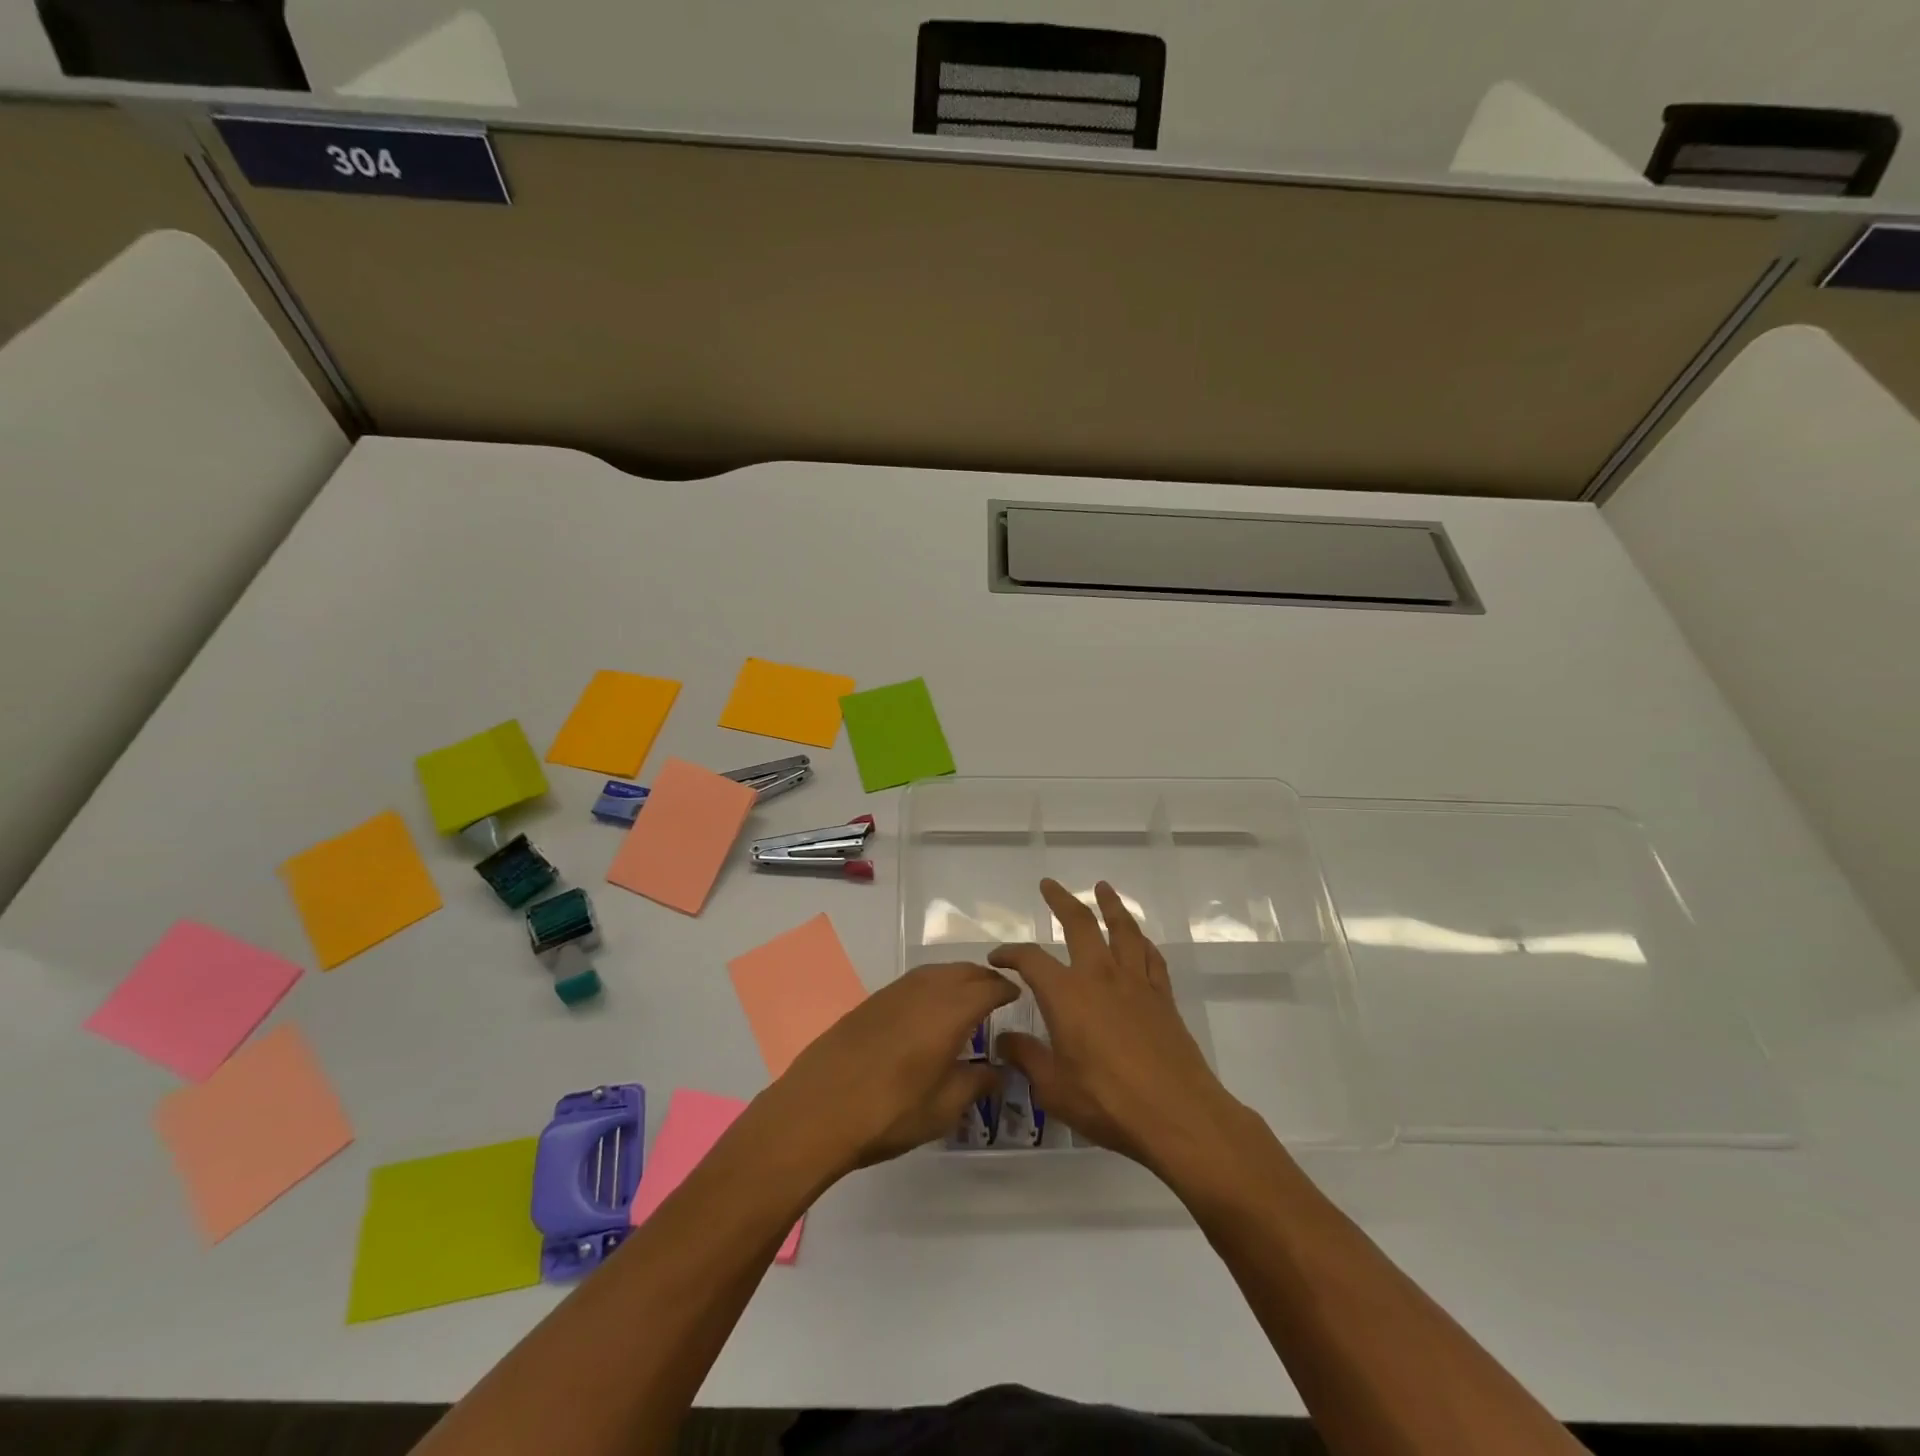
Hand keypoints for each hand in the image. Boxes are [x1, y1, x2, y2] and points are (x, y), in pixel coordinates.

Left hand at [758, 961, 1016, 1177]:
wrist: (817, 1109)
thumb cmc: (889, 1112)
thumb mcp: (942, 1108)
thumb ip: (975, 1083)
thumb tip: (997, 1070)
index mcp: (949, 1012)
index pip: (988, 987)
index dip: (1006, 989)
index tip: (1017, 996)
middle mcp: (924, 990)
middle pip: (962, 971)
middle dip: (984, 978)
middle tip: (996, 995)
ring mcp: (894, 992)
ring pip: (936, 972)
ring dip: (957, 978)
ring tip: (965, 999)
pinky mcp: (871, 1001)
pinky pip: (913, 981)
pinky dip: (932, 985)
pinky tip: (928, 1009)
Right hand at [989, 879, 1246, 1175]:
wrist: (1177, 1115)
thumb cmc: (1108, 1103)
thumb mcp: (1054, 1088)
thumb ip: (1027, 1058)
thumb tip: (1004, 1040)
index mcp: (1066, 995)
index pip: (1031, 960)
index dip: (1010, 954)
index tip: (997, 958)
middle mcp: (1100, 976)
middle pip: (1080, 924)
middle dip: (1061, 901)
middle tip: (1049, 885)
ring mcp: (1135, 983)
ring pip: (1122, 930)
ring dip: (1110, 905)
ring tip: (1102, 888)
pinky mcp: (1162, 997)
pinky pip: (1150, 956)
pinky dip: (1141, 940)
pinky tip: (1138, 939)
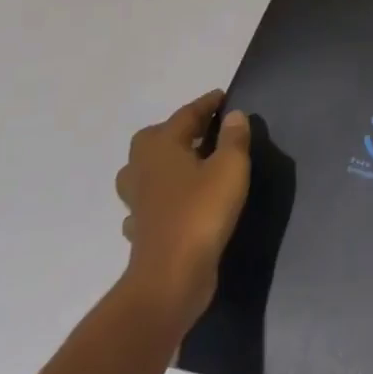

----

What you have to do
What lines in the entries above hold "middle"? Copy every one.

Result of this exercise
middle mcp: (924, 990)
middle pip: (962, 971)
middle dip: (984, 978)
middle tip: (996, 995)
middle mcp: (1100, 976)
middle pip: (1080, 924)
middle dip: (1061, 901)
middle tip: (1049, 885)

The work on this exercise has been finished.